En conséquence, il ressort que les sociétés de distribution n’auraient pas profité de la forte chute du cours sur le marché international pour gagner des parts de marché par le jeu de la libre concurrence et auraient opté pour une augmentation de leurs marges. Par ailleurs, le Conseil de la concurrence fait remarquer que le marché de l’essence et du gasoil reste très concentré, aussi bien en amont qu’en aval. De quoi accentuer les interrogations sur de possibles “ententes” entre les acteurs du secteur, qui arrivent à dégager des bénéfices importants grâce au caractère très lucratif de leurs activités, sans devoir fournir d’efforts de concurrence.

Dans ce sens, le Conseil a appelé à assouplir davantage les conditions d’accès au marché du gasoil et de l’essence en amont et en aval, tout en appelant à opérer une révision urgente du cadre et du mode de régulation du marché de l’essence et du gasoil au Maroc, comme par exemple au niveau des relations contractuelles entre les sociétés de distribution et les stations- service. Par ailleurs, l’avis appelle à instaurer une taxe exceptionnelle sur les surprofits des sociétés d’importation, de stockage et de distribution du gasoil et de l’essence.
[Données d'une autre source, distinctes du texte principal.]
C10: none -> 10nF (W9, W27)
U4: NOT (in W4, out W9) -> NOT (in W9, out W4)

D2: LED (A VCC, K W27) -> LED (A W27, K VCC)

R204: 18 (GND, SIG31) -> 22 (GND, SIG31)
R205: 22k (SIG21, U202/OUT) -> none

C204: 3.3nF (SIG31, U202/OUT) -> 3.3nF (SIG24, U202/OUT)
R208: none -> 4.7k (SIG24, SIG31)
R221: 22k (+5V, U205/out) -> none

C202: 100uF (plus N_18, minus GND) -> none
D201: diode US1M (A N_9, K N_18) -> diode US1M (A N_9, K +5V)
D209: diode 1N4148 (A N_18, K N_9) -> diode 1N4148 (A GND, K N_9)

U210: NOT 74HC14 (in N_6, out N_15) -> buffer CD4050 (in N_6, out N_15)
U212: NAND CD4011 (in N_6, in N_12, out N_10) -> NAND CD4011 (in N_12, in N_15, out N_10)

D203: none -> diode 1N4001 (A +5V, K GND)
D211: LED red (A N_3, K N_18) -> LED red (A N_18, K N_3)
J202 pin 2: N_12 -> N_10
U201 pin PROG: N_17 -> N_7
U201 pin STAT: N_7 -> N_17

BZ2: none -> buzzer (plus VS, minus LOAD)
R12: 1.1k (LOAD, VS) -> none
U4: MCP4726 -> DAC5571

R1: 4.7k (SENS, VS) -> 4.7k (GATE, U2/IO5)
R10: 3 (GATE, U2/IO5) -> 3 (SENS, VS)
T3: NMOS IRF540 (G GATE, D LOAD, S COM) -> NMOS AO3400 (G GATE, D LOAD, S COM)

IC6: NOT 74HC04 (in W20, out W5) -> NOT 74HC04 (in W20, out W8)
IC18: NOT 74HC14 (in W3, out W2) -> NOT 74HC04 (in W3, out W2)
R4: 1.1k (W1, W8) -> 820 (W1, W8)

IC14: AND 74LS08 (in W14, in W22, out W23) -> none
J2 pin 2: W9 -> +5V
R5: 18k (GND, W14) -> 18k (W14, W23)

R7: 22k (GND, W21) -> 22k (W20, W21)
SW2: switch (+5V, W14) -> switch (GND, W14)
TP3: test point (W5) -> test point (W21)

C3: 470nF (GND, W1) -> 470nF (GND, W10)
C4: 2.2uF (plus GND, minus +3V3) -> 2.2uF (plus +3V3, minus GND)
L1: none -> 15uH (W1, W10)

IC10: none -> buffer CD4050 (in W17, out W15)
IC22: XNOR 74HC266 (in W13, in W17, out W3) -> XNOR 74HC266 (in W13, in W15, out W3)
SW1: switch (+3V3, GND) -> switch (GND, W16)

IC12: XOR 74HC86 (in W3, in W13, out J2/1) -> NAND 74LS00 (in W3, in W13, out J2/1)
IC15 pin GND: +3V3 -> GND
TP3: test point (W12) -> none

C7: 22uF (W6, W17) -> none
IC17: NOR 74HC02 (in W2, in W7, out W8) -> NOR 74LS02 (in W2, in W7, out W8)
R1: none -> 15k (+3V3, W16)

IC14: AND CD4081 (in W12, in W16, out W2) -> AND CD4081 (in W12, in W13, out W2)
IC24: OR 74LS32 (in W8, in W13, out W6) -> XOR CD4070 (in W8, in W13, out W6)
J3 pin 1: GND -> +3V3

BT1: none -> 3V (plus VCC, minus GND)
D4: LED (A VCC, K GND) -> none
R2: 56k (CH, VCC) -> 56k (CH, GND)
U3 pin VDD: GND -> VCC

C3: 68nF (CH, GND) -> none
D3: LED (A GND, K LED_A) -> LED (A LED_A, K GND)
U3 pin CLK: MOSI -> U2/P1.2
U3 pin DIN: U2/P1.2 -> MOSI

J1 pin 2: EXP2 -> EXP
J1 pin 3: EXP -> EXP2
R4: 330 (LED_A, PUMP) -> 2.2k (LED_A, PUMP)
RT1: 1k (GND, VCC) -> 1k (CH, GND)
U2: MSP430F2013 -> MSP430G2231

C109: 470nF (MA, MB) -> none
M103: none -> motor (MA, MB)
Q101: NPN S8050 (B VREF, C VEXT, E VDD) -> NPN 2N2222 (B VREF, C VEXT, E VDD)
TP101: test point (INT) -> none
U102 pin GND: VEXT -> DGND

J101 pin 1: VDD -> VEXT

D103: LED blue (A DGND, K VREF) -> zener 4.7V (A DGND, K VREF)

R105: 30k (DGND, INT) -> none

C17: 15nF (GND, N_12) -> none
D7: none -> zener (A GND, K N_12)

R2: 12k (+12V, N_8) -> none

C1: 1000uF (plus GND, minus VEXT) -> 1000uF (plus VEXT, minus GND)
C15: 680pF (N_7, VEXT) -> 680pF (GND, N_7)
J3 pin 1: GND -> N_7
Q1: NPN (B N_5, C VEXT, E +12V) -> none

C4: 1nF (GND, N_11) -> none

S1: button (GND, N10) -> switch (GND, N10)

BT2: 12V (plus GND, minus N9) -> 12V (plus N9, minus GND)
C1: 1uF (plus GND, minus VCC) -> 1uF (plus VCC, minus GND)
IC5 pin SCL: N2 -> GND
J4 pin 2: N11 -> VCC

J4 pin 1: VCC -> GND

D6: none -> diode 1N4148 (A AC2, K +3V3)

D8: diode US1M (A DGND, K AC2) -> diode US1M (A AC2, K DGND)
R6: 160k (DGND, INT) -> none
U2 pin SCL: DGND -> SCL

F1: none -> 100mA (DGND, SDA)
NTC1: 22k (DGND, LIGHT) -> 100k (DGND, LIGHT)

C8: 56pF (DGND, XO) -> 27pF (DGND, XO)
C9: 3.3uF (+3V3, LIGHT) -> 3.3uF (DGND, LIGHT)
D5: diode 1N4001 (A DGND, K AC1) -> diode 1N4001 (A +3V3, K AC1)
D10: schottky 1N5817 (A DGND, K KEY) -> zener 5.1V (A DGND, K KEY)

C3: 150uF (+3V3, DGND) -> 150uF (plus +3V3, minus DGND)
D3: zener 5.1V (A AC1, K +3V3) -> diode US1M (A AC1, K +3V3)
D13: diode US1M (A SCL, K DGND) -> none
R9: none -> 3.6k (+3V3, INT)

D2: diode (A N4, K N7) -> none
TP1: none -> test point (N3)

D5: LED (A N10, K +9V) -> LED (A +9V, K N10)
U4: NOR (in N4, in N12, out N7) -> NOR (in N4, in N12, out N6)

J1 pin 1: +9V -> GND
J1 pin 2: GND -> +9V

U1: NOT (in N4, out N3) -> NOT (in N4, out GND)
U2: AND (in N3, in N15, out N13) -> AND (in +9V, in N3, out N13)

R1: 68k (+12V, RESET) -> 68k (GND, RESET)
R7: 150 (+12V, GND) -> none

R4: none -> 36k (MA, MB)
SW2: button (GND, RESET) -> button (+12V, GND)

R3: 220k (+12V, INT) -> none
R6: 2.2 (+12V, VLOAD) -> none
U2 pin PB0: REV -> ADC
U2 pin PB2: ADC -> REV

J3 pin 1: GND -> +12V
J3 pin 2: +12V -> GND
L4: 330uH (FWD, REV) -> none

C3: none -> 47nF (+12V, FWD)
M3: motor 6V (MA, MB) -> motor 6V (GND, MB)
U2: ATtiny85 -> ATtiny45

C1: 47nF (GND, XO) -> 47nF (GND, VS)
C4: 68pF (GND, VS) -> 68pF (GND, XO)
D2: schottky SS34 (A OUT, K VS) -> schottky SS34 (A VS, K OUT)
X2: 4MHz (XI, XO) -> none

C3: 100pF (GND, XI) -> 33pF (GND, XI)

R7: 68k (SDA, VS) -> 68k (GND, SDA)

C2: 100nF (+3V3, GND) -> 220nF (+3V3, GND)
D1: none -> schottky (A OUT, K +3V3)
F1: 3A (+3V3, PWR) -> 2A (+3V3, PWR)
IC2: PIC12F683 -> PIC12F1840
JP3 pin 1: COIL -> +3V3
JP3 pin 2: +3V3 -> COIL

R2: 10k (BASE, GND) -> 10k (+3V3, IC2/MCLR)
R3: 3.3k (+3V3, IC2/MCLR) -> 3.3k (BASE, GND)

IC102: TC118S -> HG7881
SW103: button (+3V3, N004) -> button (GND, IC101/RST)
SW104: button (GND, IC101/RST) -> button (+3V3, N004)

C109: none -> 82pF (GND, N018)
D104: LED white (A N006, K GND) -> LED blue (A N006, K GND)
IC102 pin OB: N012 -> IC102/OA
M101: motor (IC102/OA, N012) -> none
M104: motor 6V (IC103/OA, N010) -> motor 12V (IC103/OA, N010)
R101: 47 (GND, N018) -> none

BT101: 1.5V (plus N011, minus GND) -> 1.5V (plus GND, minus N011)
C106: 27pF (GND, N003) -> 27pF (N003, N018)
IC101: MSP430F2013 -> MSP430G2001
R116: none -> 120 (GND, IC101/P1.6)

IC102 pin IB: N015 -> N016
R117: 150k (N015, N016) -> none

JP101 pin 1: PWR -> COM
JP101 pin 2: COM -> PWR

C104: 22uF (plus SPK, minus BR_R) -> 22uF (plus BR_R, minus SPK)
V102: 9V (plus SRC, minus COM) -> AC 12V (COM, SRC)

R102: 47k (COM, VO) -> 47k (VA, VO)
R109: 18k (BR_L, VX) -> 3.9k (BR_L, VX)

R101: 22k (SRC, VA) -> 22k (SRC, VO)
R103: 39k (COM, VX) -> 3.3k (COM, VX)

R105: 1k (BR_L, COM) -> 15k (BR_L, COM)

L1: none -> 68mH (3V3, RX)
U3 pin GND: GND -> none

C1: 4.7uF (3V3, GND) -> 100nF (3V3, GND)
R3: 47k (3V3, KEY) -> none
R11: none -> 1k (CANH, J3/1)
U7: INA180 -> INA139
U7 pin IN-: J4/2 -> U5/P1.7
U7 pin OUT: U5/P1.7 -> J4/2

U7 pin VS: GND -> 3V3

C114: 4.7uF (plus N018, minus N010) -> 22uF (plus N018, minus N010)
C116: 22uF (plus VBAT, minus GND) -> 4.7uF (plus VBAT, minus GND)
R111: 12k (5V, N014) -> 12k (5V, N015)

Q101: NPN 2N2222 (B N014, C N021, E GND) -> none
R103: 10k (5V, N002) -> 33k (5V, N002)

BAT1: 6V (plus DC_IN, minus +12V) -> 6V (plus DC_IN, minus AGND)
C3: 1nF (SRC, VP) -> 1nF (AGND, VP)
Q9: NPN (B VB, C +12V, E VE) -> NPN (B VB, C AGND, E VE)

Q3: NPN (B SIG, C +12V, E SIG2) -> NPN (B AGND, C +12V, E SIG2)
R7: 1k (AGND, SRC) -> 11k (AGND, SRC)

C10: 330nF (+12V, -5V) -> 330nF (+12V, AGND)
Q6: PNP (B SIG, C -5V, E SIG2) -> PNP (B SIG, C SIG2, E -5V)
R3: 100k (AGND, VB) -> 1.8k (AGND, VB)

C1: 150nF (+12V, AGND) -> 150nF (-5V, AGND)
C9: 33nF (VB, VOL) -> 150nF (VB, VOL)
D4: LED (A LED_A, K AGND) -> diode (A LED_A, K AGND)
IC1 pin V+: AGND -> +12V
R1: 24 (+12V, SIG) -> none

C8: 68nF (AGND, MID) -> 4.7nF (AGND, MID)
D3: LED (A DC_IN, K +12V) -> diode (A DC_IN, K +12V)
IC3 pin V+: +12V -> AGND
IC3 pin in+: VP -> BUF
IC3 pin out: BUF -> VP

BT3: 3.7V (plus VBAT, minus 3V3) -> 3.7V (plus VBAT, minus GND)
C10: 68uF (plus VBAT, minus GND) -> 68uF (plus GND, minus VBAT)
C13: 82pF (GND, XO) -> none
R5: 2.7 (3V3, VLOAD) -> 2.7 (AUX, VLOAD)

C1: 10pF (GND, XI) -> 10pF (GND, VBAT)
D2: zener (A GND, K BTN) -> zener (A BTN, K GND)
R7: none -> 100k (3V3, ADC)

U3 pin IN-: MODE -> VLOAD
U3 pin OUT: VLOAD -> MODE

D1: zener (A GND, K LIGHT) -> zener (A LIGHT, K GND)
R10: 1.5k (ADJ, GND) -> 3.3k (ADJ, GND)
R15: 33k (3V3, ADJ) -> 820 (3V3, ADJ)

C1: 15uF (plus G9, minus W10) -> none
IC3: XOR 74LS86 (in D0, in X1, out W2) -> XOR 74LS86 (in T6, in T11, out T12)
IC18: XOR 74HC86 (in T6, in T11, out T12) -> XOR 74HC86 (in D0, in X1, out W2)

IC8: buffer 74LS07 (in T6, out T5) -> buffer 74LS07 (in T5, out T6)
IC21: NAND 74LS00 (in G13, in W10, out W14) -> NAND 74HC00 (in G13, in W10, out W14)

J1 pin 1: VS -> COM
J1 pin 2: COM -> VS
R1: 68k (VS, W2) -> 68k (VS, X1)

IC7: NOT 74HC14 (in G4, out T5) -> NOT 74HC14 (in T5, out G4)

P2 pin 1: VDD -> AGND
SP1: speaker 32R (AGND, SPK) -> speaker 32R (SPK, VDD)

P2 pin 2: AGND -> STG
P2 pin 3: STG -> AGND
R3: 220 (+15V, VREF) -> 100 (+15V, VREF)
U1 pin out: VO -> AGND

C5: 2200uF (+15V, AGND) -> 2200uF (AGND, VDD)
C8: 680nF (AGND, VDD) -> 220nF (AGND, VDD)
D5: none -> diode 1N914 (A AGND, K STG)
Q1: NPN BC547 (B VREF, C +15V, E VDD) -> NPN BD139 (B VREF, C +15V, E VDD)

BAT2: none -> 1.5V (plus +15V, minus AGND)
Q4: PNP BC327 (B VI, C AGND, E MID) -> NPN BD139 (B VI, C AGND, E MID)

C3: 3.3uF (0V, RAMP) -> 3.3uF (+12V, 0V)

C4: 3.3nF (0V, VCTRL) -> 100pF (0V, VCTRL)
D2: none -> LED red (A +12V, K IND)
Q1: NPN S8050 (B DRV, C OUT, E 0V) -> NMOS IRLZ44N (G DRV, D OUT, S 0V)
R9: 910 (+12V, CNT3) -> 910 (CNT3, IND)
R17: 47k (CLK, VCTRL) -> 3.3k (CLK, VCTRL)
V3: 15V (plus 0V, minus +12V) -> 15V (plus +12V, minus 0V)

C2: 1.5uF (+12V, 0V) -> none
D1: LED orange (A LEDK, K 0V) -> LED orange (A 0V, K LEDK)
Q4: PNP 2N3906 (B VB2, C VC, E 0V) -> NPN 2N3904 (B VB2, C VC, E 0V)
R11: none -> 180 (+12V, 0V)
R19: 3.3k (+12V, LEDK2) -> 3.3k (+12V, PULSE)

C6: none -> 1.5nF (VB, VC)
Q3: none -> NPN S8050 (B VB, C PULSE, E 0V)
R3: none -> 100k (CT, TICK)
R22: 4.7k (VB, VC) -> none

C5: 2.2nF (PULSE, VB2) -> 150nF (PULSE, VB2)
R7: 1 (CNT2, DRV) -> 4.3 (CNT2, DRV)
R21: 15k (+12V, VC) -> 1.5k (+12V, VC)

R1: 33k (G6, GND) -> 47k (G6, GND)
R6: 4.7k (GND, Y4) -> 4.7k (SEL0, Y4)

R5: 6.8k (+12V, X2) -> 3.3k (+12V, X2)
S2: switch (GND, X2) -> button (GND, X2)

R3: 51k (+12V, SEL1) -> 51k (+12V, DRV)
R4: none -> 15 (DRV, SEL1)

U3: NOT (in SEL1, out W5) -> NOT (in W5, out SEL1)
Le Conseil de la concurrence recommande, dans son avis, d’étudier l’opportunité de maintenir et de développer une activité du raffinage au Maroc. Un allusion à peine voilée à la Samir, dont le retour d’activité se trouve depuis quelques années au coeur des revendications de plusieurs organisations politiques et syndicales qui y voient une solution garantissant plus de souveraineté du Maroc en matière énergétique, et surtout une meilleure protection contre les fluctuations des cours de pétrole à l’international.